🤖 AI Summary
Computer-using agents (CUAs) frequently exhibit unreliable task completion determination during digital interface interactions. To address this, we propose the first vision-language-driven task completion evaluation and feedback framework tailored for macOS. Our approach introduces the first large-scale, macOS-specific task completion annotation dataset—comprising 1,260 tasks across 42 applications—and designs a multimodal completion判定 mechanism grounded in vision-language models (VLMs). This mechanism jointly processes screen screenshots and natural language task descriptions to enable end-to-end completion state recognition.
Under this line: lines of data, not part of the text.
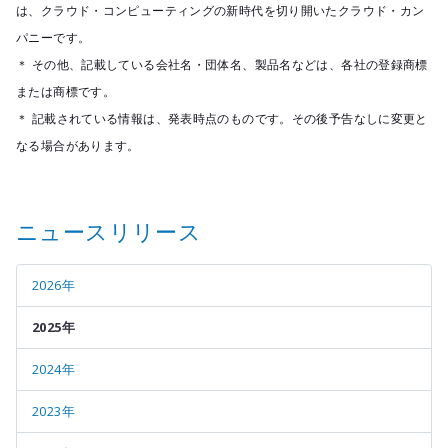
は、クラウド・コンピューティングの新時代を切り開いたクラウド・カン
パニーです。
＊ その他、記載している会社名・団体名、製品名などは、各社の登録商標
または商標です。
＊ 記載されている情報は、発表時点のものです。その後予告なしに変更と
なる場合があります。
ニュースリリース
2026年
2025年
2024年
2023年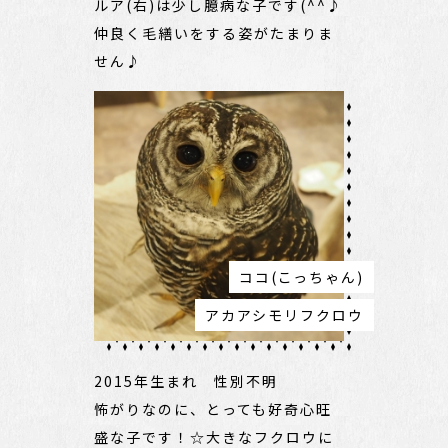
ルア(右)は少し臆病な子です(^^♪
仲良く毛繕いをする姿がたまりま
せん♪
ココ(こっちゃん)
アカアシモリフクロウ
2015年生まれ 性別不明
怖がりなのに、とっても好奇心旺
盛な子です！☆大きなフクロウに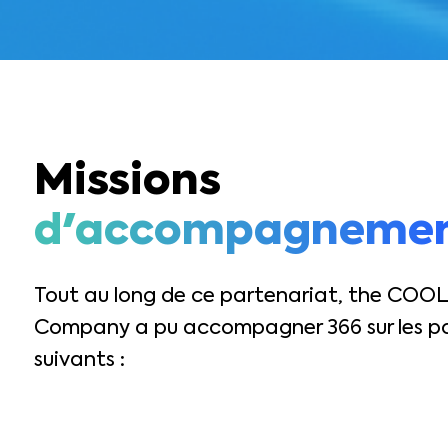
Missions
d'accompagneme
Tout au long de ce partenariat, the COOL
Company a pu accompagner 366 sur les po
suivants :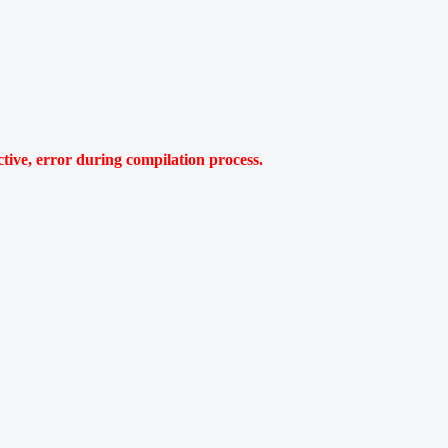
e, error during compilation process.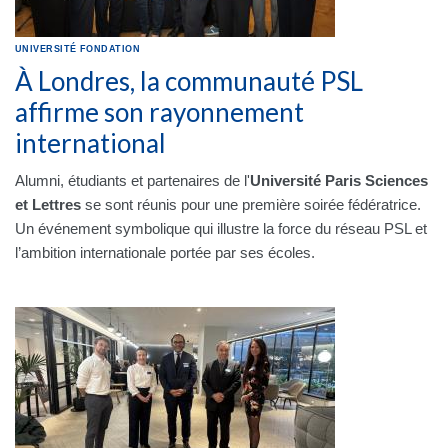
UNIVERSITÉ
FONDATION
À Londres, la communauté PSL
affirme son rayonnement
international
Alumni, étudiants et partenaires de l'
Université Paris Sciences
et Lettres
se sont réunis pour une première soirée fédératrice.
Un événement symbolique qui illustre la force du réseau PSL et
l’ambition internationale portée par ses écoles.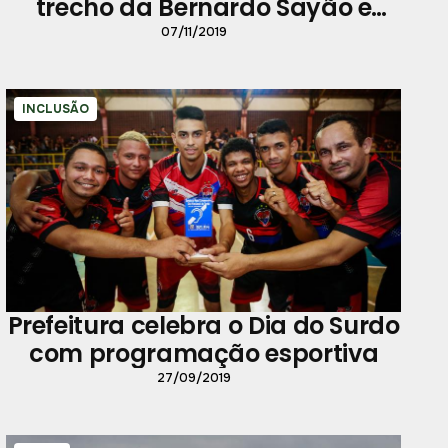
trecho da Bernardo Sayão e
segue obra no trapiche do Porto
07/11/2019
da Palha
INCLUSÃO
Prefeitura celebra o Dia do Surdo
com programação esportiva
27/09/2019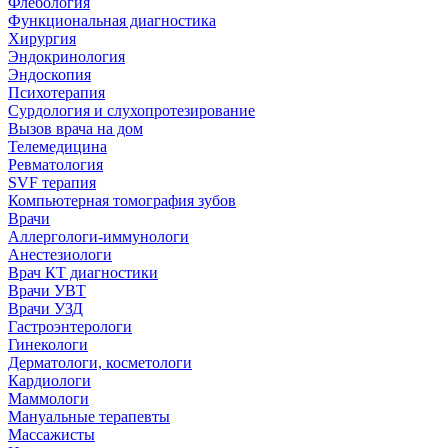
Флебология
Функциональная диагностика
Хирургия
Эндокринология
Эндоскопия
Психотерапия
Сурдология и слухопротезирование
Вызов врача на дом
Телемедицина
Ревматология
SVF терапия
Компьютерная томография зубов
Врачи
Аллергологи-иммунологи
Анестезиологи
Врач КТ диагностики
Врачи УВТ
Врачи УЗД
Гастроэнтерологи
Гинекологи
Дерматологи, косметологи
Кардиологи
Маммологи
Мануальные терапевты
Массажисты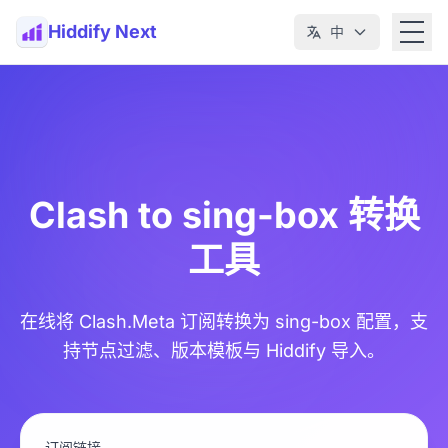
Hiddify Next
中
Clash to sing-box 转换
工具
在线将 Clash.Meta 订阅转换为 sing-box 配置，支
持节点过滤、版本模板与 Hiddify 导入。
订阅链接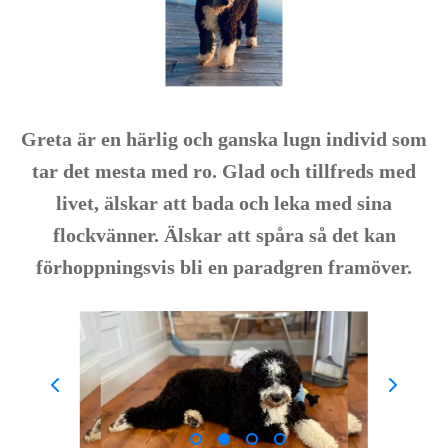
Greta är en härlig och ganska lugn individ som
tar det mesta med ro. Glad och tillfreds med
livet, älskar att bada och leka med sina
flockvänner. Älskar att spåra så det kan
förhoppningsvis bli en paradgren framöver.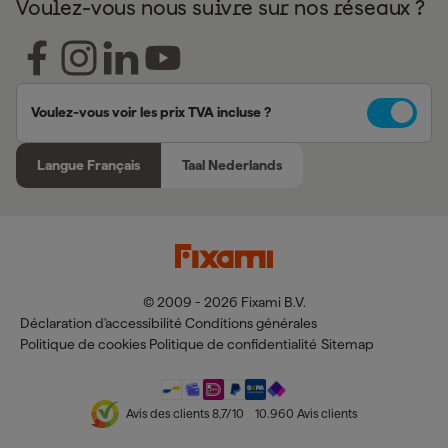
Voulez-vous nous suivre sur nos réseaux ?
Voulez-vous voir les prix TVA incluse ?
Langue Français
Taal Nederlands
© 2009 - 2026 Fixami B.V.
Déclaration d'accessibilité
Conditions générales
Politique de cookies
Politique de confidentialité
Sitemap
Avis des clients
8,7
/10
10.960
Avis clients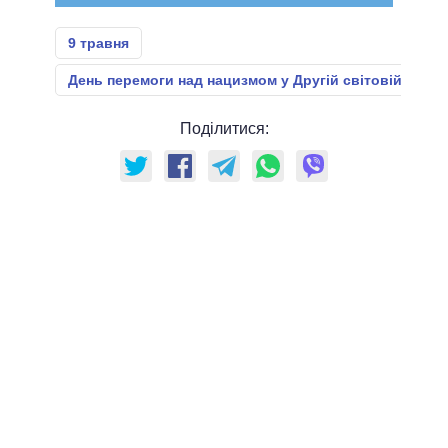
9 травня
День перемоги над нацизмом у Другій світовій війні
Поділитися: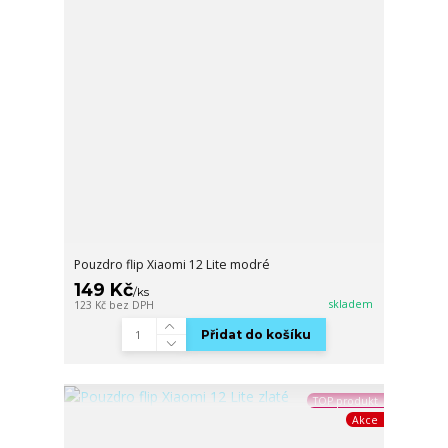
Pouzdro flip Xiaomi 12 Lite modré
149 Kč
/
ks
skladem
123 Kč
bez DPH
Přidat do košíku
TOP produkt
Akce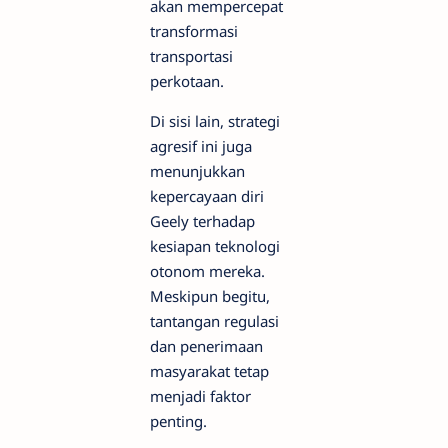
akan mempercepat
transformasi
transportasi
perkotaan.
Di sisi lain, strategi
agresif ini juga
menunjukkan
kepercayaan diri
Geely terhadap
kesiapan teknologi
otonom mereka.
Meskipun begitu,
tantangan regulasi
dan penerimaan
masyarakat tetap
menjadi faktor
penting.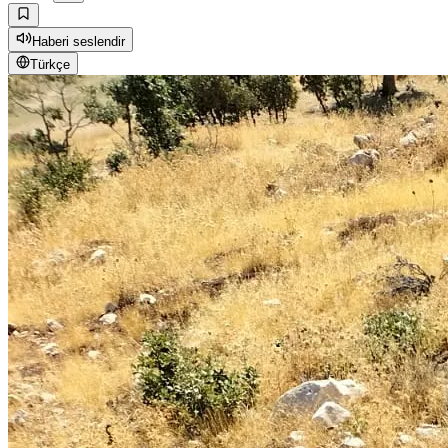
Haberi seslendir
Türkçe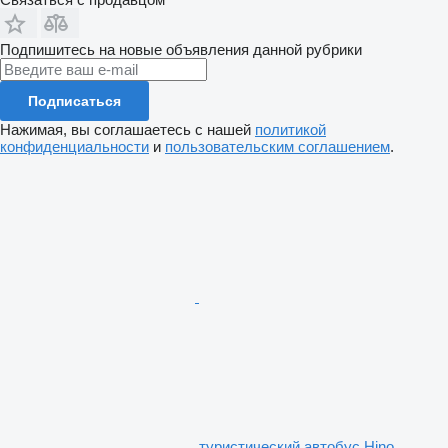
Подпишитесь на новые объявления данной рубрики
Подписаться
Нажимая, вы соглашаетесь с нашей
политикой
конфиденциальности
и
пользовательским соглашением
.
туристический автобус Hino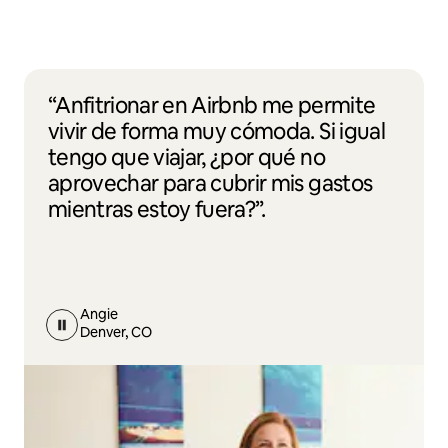
“Anfitrionar en Airbnb me permite
vivir de forma muy cómoda. Si igual
tengo que viajar, ¿por qué no
aprovechar para cubrir mis gastos
mientras estoy fuera?”.
Angie
Denver, CO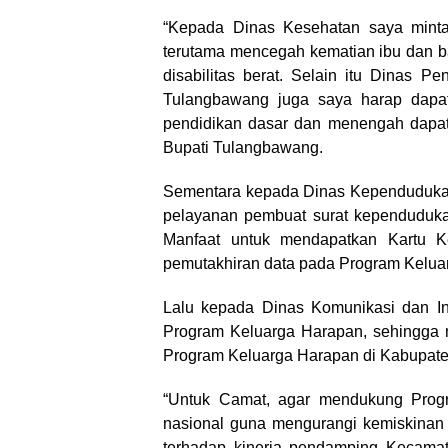
“Kepada Dinas Kesehatan saya minta
terutama mencegah kematian ibu dan b
disabilitas berat. Selain itu Dinas 
Tulangbawang juga saya harap dapat
pendidikan dasar dan menengah dapat
Bupati Tulangbawang.
Sementara kepada Dinas Kependudukan 
pelayanan pembuat surat kependuduka
Manfaat untuk mendapatkan Kartu 
pemutakhiran data pada Program Kelua
Lalu kepada Dinas Komunikasi dan In
Program Keluarga Harapan, sehingga m
Program Keluarga Harapan di Kabupat
“Untuk Camat, agar mendukung Prog
nasional guna mengurangi kemiskinan 
terhadap kinerja pendamping Kecamat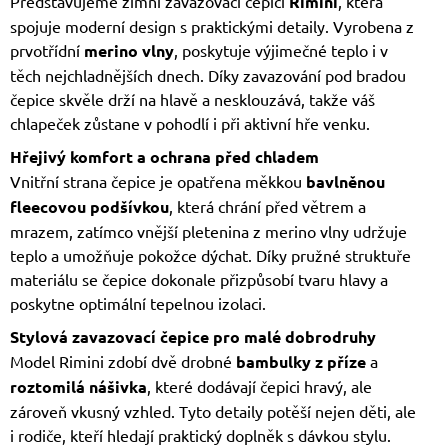
Představujeme zimní zavazovací čepici
Rimini
, která
spojuje moderní design s praktickými detaily. Vyrobena z
prvotřídní
merino vlny
, poskytuje výjimečné teplo i v
těch nejchladnějších dnech. Díky zavazování pod bradou
čepice skvěle drží na hlavě a nesklouzává, takže váš
chlapeček zůstane v pohodlí i při aktivní hře venku.
Hřejivý komfort a ochrana před chladem
Vnitřní strana čepice je opatřena měkkou
bavlněnou
fleecovou podšívkou
, která chrání před větrem a
mrazem, zatímco vnější pletenina z merino vlny udržuje
teplo a umožňuje pokožce dýchat. Díky pružné struktuře
materiálu se čepice dokonale přizpůsobí tvaru hlavy a
poskytne optimální tepelnou izolaci.
Stylová zavazovací čepice pro malé dobrodruhy
Model Rimini zdobí dvě drobné
bambulky z příze
a
roztomilá nášivka
, které dodávají čepici hravý, ale
zároveň vkusný vzhled. Tyto detaily potěší nejen děti, ale
i rodiče, kteří hledají praktický doplněk s dávkou stylu.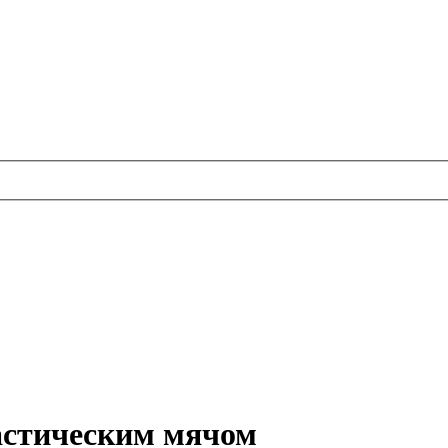
астическим мячом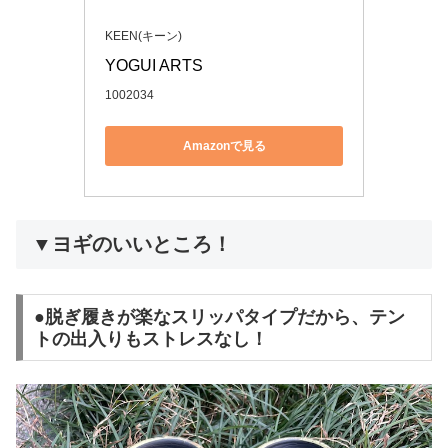
KEEN(キーン)
YOGUI ARTS
1002034
Amazonで見る
▼ヨギのいいところ！
●脱ぎ履きが楽なスリッパタイプだから、テン
トの出入りもストレスなし！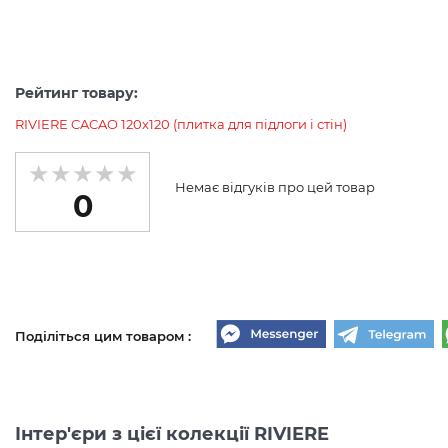
Рейтинг товару:
RIVIERE CACAO 120x120 (плитка для підлоги і стін)
Немає відгуків про цей товар
0
Поділіться цим товаром :
Інтер'єри з цієї колекції RIVIERE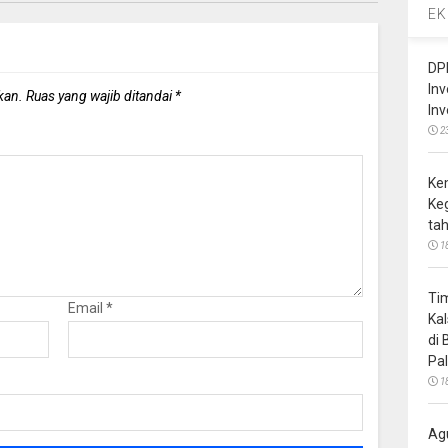
EK
DP
In
kan.
Ruas yang wajib ditandai
*
In
2
Ke
Ke
ta
1
Ti
Email
*
Ka
di
Pa
1
Ag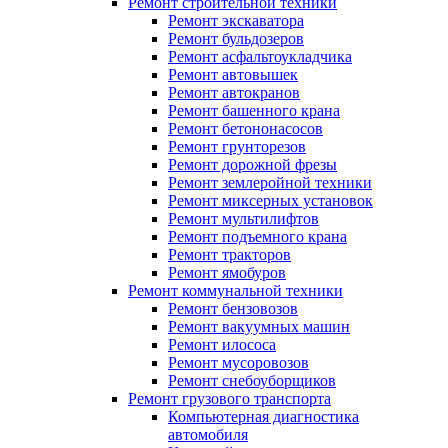
Ремонт строительной техники
Ремонт экскаватора
Ремонт бульдозеров
Ремонт асфальтоукладчика
Ремонт автовышек
Ремонт автокранов
Ремонт башенного крана
Ремонт бетононасосов
Ремонт грунторезов
Ремонт дорожной фрезы
Ремонт землеройной техники
Ремонт миксерных установок
Ремонт мультилифтов
Ремонт подъемного крана
Ремонт тракторов
Ремонт ямобуров
Ремонт коммунальной техники
Ремонт бензовозов
Ремонт вакуумных машин
Ремонт илососа
Ремонт мусоровозов
Ремонт снебоуборщиков
Ремонт грузового транспорта
Компьютерная диагностика
автомобиля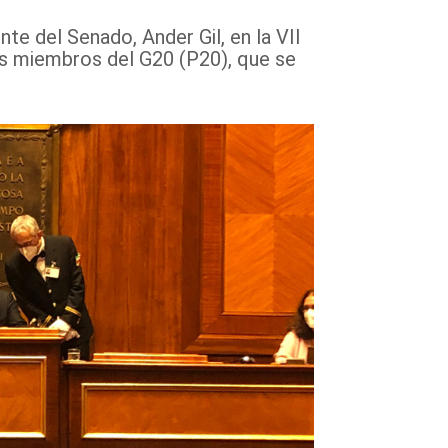
nte del Senado, Ander Gil, en la VII
s miembros del G20 (P20), que se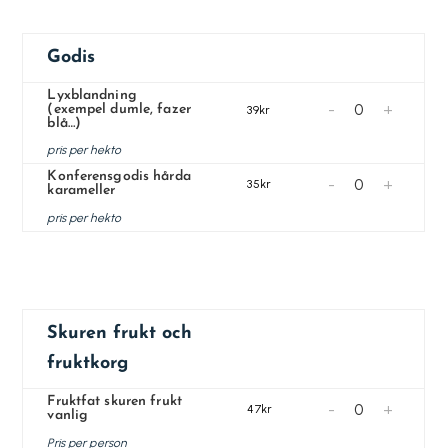
Godis
Lyxblandning
-
+
(exempel dumle, fazer
39kr
blå…)
pris per hekto
Konferensgodis hårda
-
+
35kr
karameller
pris per hekto
Skuren frukt och
fruktkorg
Fruktfat skuren frukt
-
+
47kr
vanlig
Pris per person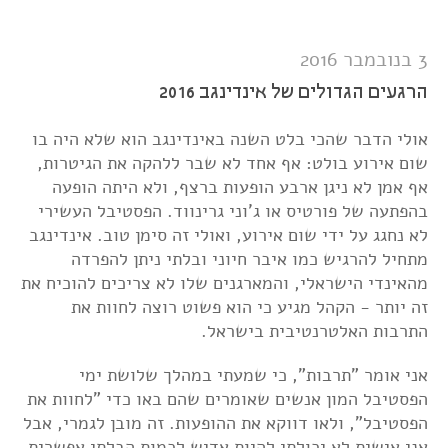
באינדינגב 2017
3 בנובמבר 2016
הרגעים הגדולים של אינדינגב 2016
אולי הדבר שהכי בלט השנה באינדינגב הוא שלא היה בו
שום אירוע בולט: אף אחד לא שבר ללהקה את הגיטרות,
אף אמן לא ניגן ארבע הופעות ברצף, ולא היתה הופעה
בהפתעה של פורטיס או ג'וני גרינווד. הפסטיבל העשירי
לא נחגג על ידי שום אירוע, ואולי זה סימן טוב. אינדינגב
מתחיל להרגיש כמו איבר חיוני ובלתי ניתן להפרדה
מהאינדי הישראלי, והמארגנים שלו לא צריכים להוכיח את
זה יותר - הקהל מגיע כי הוא פשוט רוצה לחוות את
התרבות האלטרנטיבית בישראל.
אני אומר "תרבות", כי שמעתי במהלך שלושת ימי
הפסטיבל המון אנשים שאומרים שהם באו כדי "לחוות את
הפסטיבל", ולאו דווקא את ההופעות. זה מובן לגמרי, אבל
אני אישית לא יכולתי להיות אדיש לכמות הבלתי אפשרית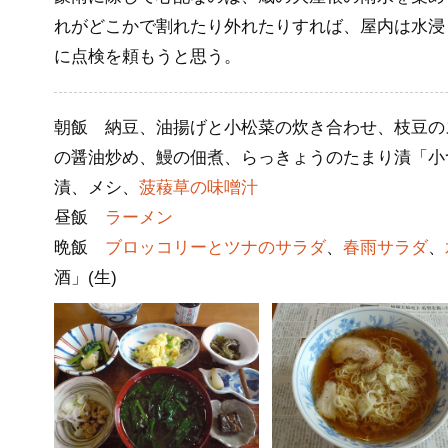
れがどこかで割れたり外れたりすれば、屋内は水浸
に点検を頼もうと思う。
朝飯 納豆、油揚げと小松菜の炊き合わせ、枝豆の
の醤油炒め、鰻の佃煮、らっきょうのたまり漬「小
漬、メシ、
菠薐草の味噌汁
昼飯
ラーメン
晩飯
ブロッコリーとツナのサラダ
、
春雨サラダ
、
酒」(生)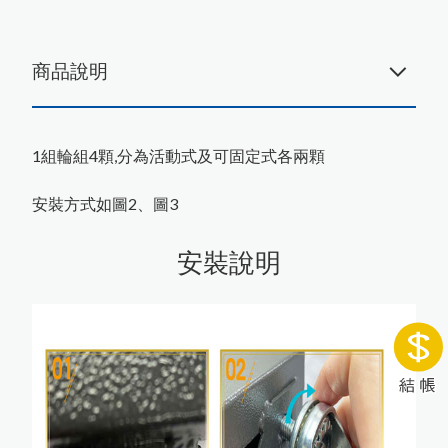
商品說明
1組輪組4顆,分為活動式及可固定式各兩顆
安裝方式如圖2、圖3
安裝說明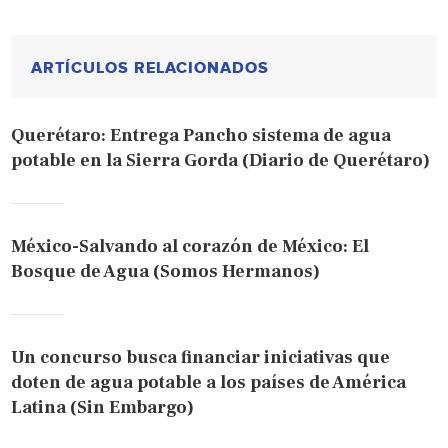
ARTÍCULOS RELACIONADOS
Querétaro: Entrega Pancho sistema de agua
potable en la Sierra Gorda (Diario de Querétaro)
México-Salvando al corazón de México: El
Bosque de Agua (Somos Hermanos)
Un concurso busca financiar iniciativas que
doten de agua potable a los países de América
Latina (Sin Embargo)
Furthermore, we integrate a self-correcting feedback loop that enables iterative refinement of agent behavior. Experimental results demonstrate a 73% accuracy in task completion detection; when augmented with our feedback mechanism, overall task success rates improve by an average of 27%. This advancement significantly enhances the autonomy and robustness of CUAs operating on macOS.
📝 Abstract
Computer Use Agents (CUAs) are designed to autonomously operate digital interfaces, yet they often fail to reliably determine whether a given task has been completed. We present an autonomous evaluation and feedback framework that uses vision-language models to assess task completion directly from screenshots and task descriptions. Our dataset covers 42 built-in macOS applications and 1,260 human-labeled tasks across a wide range of scenarios. Our framework achieves up to 73 percent accuracy in task success detection and yields an average relative improvement of 27 percent in overall task success when evaluator feedback is applied. These results show that vision-based evaluation can serve as an effective feedback mechanism that improves the reliability and self-correction of autonomous computer-use agents.